----- PROVIDED DATA -----

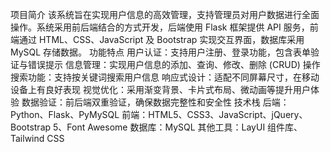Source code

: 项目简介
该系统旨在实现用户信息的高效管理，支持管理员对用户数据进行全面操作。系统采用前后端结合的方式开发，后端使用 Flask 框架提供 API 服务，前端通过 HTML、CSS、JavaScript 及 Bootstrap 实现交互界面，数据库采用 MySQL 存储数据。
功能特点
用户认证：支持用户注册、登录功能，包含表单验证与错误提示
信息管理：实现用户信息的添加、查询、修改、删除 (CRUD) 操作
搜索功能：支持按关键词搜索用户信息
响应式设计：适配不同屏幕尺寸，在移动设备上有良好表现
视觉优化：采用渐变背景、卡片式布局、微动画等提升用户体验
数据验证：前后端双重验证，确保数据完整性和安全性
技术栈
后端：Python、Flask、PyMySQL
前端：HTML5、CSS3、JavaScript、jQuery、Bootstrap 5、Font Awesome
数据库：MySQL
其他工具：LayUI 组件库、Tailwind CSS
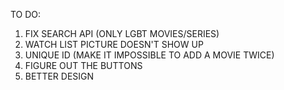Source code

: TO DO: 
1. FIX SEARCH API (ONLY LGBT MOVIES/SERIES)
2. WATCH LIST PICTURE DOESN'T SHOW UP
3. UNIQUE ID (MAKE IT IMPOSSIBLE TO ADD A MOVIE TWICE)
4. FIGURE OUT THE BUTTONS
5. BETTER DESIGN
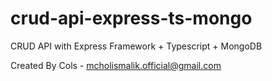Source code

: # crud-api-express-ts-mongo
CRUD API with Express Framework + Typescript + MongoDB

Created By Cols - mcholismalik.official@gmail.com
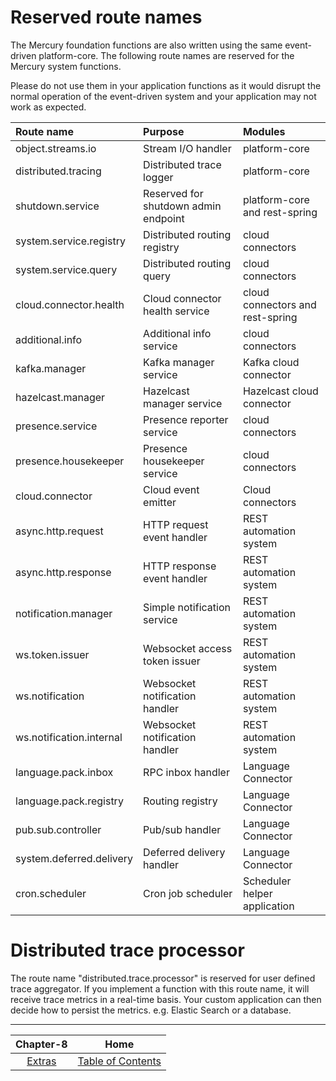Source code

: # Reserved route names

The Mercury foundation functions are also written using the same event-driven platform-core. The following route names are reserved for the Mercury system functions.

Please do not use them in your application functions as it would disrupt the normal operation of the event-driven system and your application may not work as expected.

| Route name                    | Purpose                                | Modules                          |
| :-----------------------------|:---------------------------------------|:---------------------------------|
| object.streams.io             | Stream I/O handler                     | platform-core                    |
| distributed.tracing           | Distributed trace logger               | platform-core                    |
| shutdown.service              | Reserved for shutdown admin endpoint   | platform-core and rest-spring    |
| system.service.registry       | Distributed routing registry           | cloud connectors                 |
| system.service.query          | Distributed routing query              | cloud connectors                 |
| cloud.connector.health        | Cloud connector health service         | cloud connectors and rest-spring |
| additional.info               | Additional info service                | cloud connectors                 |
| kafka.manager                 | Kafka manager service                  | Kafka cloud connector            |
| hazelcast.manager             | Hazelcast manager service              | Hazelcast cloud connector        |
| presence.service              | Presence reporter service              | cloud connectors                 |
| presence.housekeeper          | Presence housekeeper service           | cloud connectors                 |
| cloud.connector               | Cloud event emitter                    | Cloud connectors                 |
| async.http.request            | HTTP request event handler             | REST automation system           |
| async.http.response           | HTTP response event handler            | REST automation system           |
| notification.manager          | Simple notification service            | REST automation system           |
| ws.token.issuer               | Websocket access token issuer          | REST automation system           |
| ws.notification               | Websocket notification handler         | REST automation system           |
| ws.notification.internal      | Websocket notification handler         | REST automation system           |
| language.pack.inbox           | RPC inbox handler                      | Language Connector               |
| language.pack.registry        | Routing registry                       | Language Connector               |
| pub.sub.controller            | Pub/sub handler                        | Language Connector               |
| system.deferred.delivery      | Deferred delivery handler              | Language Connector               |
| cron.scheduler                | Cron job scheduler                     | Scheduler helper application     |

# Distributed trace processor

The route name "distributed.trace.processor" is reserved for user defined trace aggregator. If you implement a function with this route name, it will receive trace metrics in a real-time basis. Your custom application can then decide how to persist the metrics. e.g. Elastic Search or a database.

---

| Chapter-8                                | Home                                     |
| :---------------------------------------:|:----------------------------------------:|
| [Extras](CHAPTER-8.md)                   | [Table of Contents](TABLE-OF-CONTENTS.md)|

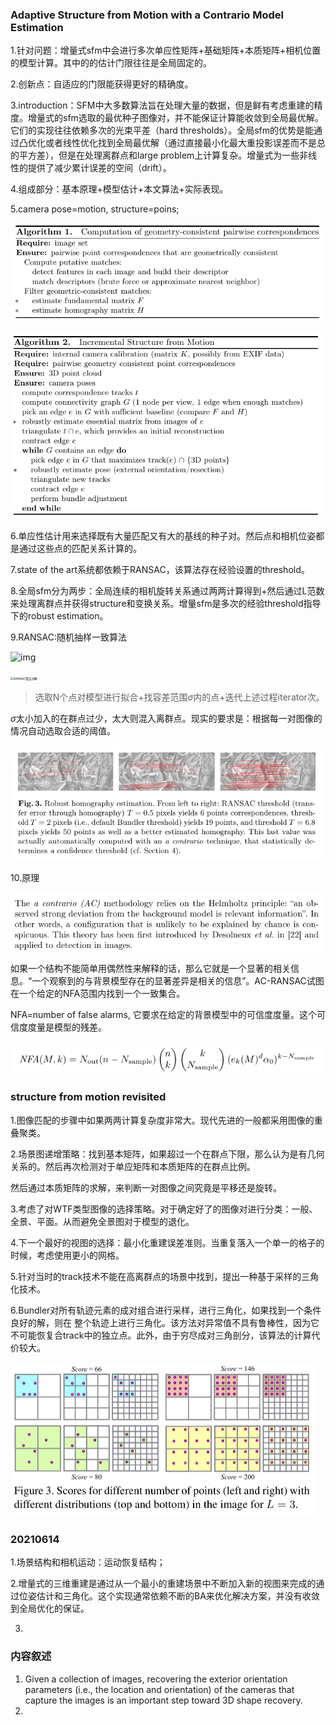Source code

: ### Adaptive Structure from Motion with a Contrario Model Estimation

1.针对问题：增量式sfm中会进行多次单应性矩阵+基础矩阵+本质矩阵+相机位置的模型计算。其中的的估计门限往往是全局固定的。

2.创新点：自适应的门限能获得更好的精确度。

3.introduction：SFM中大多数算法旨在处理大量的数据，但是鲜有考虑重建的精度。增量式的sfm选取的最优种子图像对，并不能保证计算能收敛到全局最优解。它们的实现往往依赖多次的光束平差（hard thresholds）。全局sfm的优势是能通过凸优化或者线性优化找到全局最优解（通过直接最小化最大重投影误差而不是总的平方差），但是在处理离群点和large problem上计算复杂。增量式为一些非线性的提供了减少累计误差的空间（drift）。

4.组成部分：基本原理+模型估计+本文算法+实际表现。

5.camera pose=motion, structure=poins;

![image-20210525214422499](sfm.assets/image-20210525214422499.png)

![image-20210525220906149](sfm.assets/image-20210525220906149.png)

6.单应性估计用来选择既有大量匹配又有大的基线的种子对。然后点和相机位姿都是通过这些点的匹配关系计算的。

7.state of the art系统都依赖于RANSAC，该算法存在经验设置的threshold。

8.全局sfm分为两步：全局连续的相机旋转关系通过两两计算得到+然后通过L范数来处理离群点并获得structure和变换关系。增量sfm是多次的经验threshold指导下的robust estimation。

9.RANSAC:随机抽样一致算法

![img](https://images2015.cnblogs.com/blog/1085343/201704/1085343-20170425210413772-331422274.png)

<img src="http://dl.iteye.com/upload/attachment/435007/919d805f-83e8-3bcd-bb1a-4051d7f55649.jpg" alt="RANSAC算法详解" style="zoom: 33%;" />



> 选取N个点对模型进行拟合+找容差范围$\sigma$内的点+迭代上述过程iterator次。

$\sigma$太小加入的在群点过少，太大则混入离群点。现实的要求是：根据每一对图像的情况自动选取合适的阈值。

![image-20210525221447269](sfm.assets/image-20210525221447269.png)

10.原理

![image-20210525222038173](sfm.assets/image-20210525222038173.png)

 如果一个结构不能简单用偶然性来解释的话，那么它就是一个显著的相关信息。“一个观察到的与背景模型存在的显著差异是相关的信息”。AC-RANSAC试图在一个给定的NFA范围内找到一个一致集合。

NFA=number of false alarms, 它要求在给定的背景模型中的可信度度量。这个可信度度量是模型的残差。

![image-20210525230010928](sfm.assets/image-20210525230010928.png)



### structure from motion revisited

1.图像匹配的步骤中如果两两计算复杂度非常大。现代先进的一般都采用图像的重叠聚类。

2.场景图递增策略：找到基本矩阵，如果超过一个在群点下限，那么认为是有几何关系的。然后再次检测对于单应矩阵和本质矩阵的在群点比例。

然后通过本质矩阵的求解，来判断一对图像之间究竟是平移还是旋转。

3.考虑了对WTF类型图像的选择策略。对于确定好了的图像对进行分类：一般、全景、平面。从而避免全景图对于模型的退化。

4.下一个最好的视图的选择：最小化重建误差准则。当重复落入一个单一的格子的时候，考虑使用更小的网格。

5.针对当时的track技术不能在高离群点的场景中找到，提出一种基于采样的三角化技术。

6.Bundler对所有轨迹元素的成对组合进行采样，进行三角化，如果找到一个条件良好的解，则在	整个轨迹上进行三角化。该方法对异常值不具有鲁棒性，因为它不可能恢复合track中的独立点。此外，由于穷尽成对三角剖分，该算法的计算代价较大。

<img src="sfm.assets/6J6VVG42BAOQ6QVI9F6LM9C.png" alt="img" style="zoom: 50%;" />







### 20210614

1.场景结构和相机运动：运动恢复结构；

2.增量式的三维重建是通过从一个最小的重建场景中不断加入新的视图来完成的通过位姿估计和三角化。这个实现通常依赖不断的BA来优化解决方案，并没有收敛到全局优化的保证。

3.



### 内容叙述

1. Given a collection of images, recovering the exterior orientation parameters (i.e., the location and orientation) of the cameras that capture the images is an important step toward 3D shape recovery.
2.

-----
----- PROVIDED DATA -----

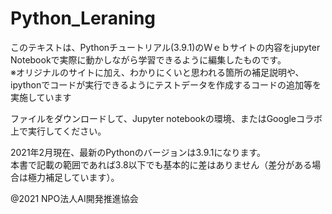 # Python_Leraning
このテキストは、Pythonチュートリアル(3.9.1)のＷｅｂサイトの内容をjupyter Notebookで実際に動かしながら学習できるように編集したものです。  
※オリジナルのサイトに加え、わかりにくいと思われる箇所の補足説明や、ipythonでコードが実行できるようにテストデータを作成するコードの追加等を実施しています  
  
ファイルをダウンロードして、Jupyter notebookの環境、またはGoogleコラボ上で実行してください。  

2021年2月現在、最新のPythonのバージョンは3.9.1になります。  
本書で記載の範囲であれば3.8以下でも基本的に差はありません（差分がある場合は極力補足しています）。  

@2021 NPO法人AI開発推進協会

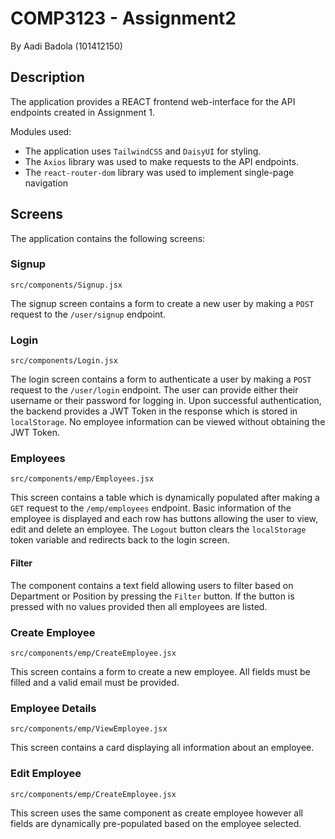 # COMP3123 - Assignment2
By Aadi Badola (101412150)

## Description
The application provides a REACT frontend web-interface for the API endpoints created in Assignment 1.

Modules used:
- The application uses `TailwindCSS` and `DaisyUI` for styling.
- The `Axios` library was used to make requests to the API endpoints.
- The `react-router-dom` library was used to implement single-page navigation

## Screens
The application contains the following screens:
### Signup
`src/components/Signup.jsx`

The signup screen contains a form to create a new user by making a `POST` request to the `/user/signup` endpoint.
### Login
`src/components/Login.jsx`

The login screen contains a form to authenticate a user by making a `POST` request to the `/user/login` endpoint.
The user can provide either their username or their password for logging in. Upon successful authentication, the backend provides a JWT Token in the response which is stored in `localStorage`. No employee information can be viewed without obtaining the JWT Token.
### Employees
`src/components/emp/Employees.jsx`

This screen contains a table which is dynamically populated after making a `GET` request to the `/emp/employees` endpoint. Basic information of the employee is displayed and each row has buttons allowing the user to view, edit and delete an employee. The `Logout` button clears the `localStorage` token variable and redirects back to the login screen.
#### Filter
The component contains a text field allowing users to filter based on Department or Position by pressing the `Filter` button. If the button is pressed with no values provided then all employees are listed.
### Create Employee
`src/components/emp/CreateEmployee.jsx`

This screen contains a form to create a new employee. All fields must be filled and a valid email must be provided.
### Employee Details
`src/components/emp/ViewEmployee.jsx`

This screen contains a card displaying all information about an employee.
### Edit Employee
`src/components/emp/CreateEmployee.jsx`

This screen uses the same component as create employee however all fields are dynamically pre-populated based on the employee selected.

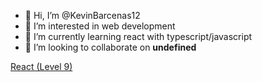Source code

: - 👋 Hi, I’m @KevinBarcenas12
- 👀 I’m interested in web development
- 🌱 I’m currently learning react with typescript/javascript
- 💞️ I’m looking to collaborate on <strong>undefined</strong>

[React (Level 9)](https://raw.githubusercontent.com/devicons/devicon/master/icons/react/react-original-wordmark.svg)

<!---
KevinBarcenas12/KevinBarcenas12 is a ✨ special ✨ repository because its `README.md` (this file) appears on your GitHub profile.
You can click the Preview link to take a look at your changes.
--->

-----

YOUR GOAL
From the listing above, return every line that carries the string "Bootstrap".

SOLVED EXERCISE
该系统旨在实现用户信息的高效管理，支持管理员对用户数据进行全面操作。系统采用前后端结合的方式开发，后端使用 Flask 框架提供 API 服务，前端通过 HTML、CSS、JavaScript 及 Bootstrap 实现交互界面，数据库采用 MySQL 存储数据。
前端：HTML5、CSS3、JavaScript、jQuery、Bootstrap 5、Font Awesome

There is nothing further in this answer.